Does the applicant have chronic pain as a result of the accident?
28I find that the applicant has not proven on a balance of probabilities that he has sustained chronic pain as a result of the accident that would remove him from the MIG.
29Dr. Kaszas, the applicant’s family doctor, did not diagnose chronic pain or record it after performing a full physical on the applicant on September 20, 2017. She recorded “MSK: Normal. No swelling of joints. ROM normal.”
30The applicant told Atul Kaul during the in-home assessment that he used Advil for pain since the accident and has continued to smoke one gram of cannabis per day after the accident.
31As noted above, Dr. Pruzanski diagnosed chronic pain four months after the accident but by that time, the applicant had headaches 1 or 2 times per week and intermittent pain of law to moderate severity in the neck, left shoulder, lumbar spine and knees. Further, Dr. Pruzanski’s report is based in part on the report of William Hsu to which I have attributed little weight for the reasons set out above. Dr. Pruzanski’s report does not outweigh the reports of Dr. Zarnett and Atul Kaul.
32The applicant has not provided sufficient evidence to meet his burden of proof. As the applicant’s reporting of pain is not continuous, and he does not appear to be experiencing any significant functional limitations as a result of his pain, I find that the applicant has not proven on a balance of probabilities that he suffers from chronic pain that justifies treatment beyond the limits of the MIG.
33The applicant urges me to follow Arruda v. Western Assurance Co.4 and J.(D.) v. Aviva Insurance Company5. Previous cases of the Tribunal or FSCO are not binding on me, These cases are not helpful here because the legal proposition that chronic pain as in Arruda, and psychological condition as in J.(D.), should exempt an applicant from the MIG are not disputed here and have been dealt with on the evidence by me. 17-002624 v. Aviva Insurance Canada is also not helpful here as the limits for medical benefits in dispute in 17-002624 has been exhausted here. The 17-002907 v.
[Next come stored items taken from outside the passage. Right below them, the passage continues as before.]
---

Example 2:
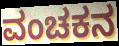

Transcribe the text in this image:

ವಂಚಕನ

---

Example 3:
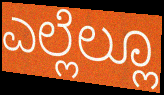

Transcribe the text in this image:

ಎಲ್ಲೆಲ್ಲೂ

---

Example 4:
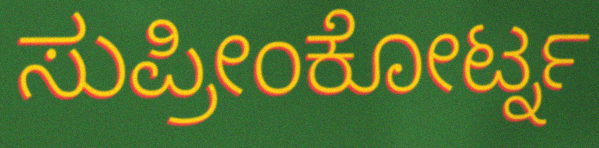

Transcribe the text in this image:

ಸುಪ್ರೀಂಕೋರ್ಟ್ನ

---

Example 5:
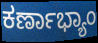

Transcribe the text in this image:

ಕರ್ಣಾಭ್ಯಾಂ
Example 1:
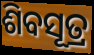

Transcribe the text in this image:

ଶିବସୂତ୍ର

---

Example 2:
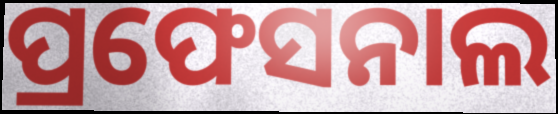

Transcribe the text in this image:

ପ୍ରଫେସନାଲ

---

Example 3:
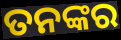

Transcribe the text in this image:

ତନଙ୍କର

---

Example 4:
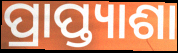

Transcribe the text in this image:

ପ୍ରାପ୍ତ୍ୟାଶା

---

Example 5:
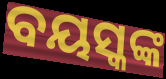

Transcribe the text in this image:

ବୟସ୍କଙ୍କ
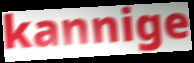
kannige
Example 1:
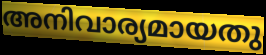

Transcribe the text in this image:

അനിവാര്യമായതു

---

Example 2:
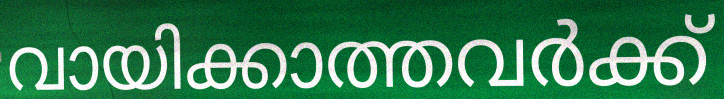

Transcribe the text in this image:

വായിക്കാത്തവർക്ക്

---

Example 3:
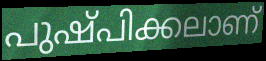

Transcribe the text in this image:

പുഷ്പിക്കലാണ്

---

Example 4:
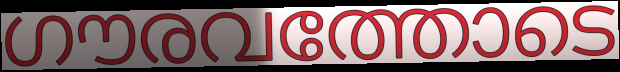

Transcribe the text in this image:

ഗൗരവത്തോടെ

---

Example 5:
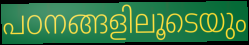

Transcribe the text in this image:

പഠനങ്ങളിലൂടെയും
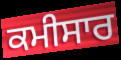
ਕਮੀਸਾਰ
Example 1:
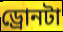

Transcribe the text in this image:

ড্রোনটা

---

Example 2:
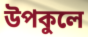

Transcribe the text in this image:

উপকুলে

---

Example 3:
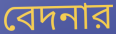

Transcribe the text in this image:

বেদনার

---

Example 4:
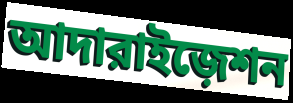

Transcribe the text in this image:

আদারাইজ়েশন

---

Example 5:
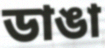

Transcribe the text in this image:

ডাঙা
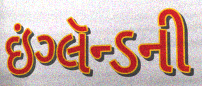
ઇંગ્લૅન્ડની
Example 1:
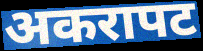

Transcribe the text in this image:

अकरापट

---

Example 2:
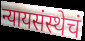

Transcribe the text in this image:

न्यायसंस्थेचं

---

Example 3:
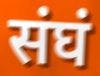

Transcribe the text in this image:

संघं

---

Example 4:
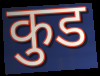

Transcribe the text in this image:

कुड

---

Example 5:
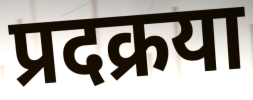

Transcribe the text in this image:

Aviva Insurance Company6 case is also not relevant here as the applicant’s injuries in that case were found to be not subject to the MIG, unlike in this case.
Medical Benefit: Are the treatment plans reasonable and necessary?
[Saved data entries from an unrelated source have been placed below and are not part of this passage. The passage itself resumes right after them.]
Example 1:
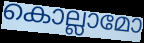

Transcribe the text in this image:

കൊല്ലാമോ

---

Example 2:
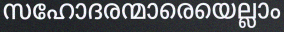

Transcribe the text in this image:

സഹോദരന്മാരെയെല്ലാം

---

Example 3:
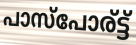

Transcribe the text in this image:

പാസ്പോര്ട്ട്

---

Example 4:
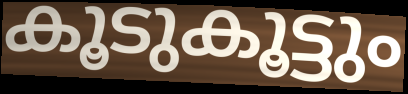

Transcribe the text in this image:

കൂടുകൂട്ടും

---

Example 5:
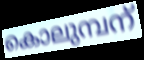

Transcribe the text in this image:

കൊലുമ്പന്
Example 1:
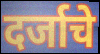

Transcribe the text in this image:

दर्जाचे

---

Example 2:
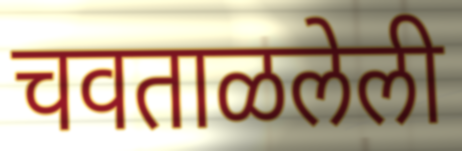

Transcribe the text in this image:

चवताळलेली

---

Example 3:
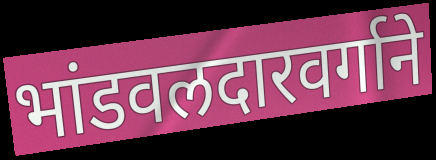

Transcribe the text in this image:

भांडवलदारवर्गाने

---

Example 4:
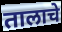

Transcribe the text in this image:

तालाचे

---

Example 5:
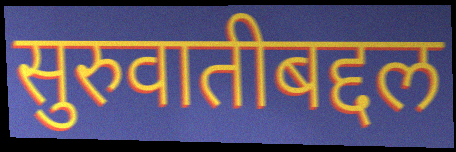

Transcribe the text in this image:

सुरुवातीबद्दल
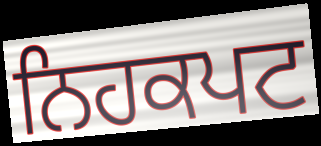
ਨਿਹਕਪਟ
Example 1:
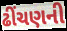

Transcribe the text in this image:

ઢીંચણની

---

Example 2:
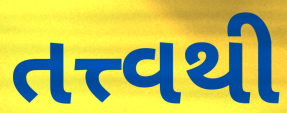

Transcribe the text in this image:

તત્ત્વથી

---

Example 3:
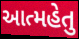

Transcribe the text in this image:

આત્મહેતુ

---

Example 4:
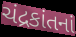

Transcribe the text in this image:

ચંદ્રકાંતનાં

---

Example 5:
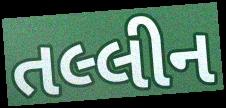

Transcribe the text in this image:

તલ્લીન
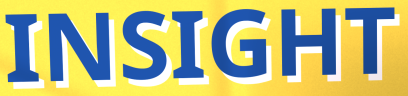
INSIGHT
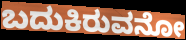
ಬದುಕಿರುವನೋ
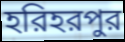
হরিহরপুর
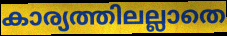
കാര്യത്തിലല്ലാതെ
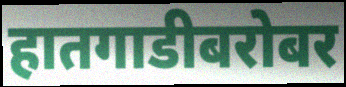
हातगाडीबरोबर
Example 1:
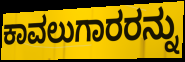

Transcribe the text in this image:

ಕಾವಲುಗಾರರನ್ನು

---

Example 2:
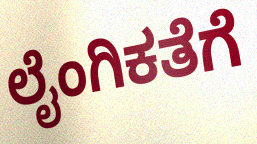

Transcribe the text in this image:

ಲೈಂಗಿಕತೆಗೆ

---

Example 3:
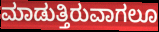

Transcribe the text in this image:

ಮಾಡುತ್ತಿರುವಾಗಲೂ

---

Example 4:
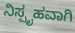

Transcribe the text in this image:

ನಿಸ್ಪೃಹವಾಗಿ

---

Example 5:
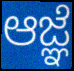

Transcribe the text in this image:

ಆಜ್ಞೆ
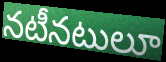
నటీనటులూ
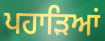
ਪਹਾੜਿਆਂ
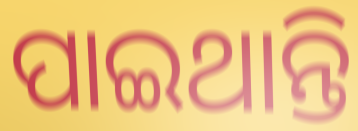
ପାଇଥାନ୍ତି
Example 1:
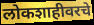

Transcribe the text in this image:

लोकशाहीवरचे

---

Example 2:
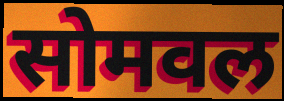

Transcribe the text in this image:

सोमवल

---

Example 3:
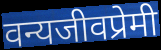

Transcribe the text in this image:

वन्यजीवप्रेमी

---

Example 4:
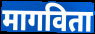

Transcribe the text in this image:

मागविता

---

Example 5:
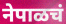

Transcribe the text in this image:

नेपाळचं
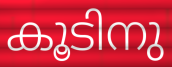
കൂടിനു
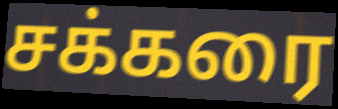
சக்கரை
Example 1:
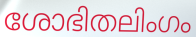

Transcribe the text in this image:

ശോഭിതലിംഗം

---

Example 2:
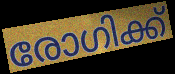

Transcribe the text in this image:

രോഗിക്ക്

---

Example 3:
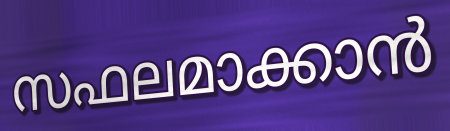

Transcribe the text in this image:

സഫലമാക്കാൻ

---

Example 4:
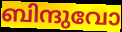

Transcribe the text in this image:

ബിന്ദുവോ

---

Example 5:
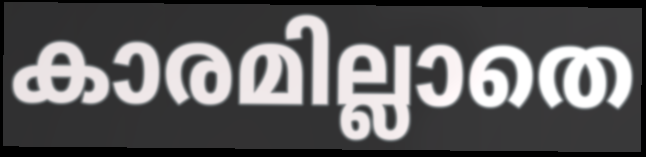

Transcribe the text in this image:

കാരമില്ലാതെ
34Having found that I find that the applicant’s physical injuries are predominately minor injuries that fall within the MIG, that the applicant has not proven on a balance of probabilities that he has sustained psychological impairments or chronic pain as a result of the accident that would remove him from the MIG, I do not need to consider whether the treatment plans in dispute are reasonable and necessary.
Cost of Examinations:
35Having found that the applicant’s injuries fall within the MIG, I do not need to consider the treatment plans in dispute as the $3,500.00 limit in the MIG has been exhausted.
Interest
36As no benefits are payable, no interest is payable.
CONCLUSION
37For the reasons outlined above, I find that:
i. I find that the applicant’s injuries are predominately minor injuries that fall within the MIG as defined by the Schedule and as a result the applicant is subject to the $3,500.00 MIG limit.
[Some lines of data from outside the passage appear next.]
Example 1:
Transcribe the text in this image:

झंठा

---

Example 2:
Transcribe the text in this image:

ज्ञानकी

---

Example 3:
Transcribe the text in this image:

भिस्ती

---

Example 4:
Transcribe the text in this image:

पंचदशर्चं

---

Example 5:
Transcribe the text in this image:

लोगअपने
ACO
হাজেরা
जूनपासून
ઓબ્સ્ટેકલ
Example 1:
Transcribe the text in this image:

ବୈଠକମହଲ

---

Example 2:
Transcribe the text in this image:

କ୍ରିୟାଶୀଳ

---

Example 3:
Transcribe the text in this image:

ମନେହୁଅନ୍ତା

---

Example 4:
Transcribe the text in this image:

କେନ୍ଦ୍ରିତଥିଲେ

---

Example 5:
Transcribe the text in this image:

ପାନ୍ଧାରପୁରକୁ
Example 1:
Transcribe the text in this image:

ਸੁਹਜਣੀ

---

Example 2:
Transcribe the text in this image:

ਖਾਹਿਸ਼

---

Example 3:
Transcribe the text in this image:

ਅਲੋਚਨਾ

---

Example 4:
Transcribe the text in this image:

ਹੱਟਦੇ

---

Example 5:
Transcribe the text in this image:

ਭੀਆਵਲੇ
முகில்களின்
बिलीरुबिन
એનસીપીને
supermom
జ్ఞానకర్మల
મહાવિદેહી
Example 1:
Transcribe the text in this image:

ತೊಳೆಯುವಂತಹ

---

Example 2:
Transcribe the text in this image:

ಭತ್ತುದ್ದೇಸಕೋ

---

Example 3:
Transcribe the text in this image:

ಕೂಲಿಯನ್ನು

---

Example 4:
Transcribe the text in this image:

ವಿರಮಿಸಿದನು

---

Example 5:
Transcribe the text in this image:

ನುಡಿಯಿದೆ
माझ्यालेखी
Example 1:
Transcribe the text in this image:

ii. As the $3,500.00 limit has already been paid, the applicant is not entitled to the requested treatment or assessments, and I therefore do not need to consider whether the treatment plans in dispute are reasonable and necessary.
iii. As no benefits are payable, no interest is payable.
iv. The applicant’s claim is dismissed.
Released: February 3, 2020
Avril A. Farlam
Vice-Chair
Footnotes
- O.Reg. 34/10
- Minor Injury Guideline, Superintendent’s Guideline 01/14, issued under s. 268.3(1.1) of the Insurance Act.
- Scarlett v. Belair, 2015 ONSC 3635 (C.A.) para. 24.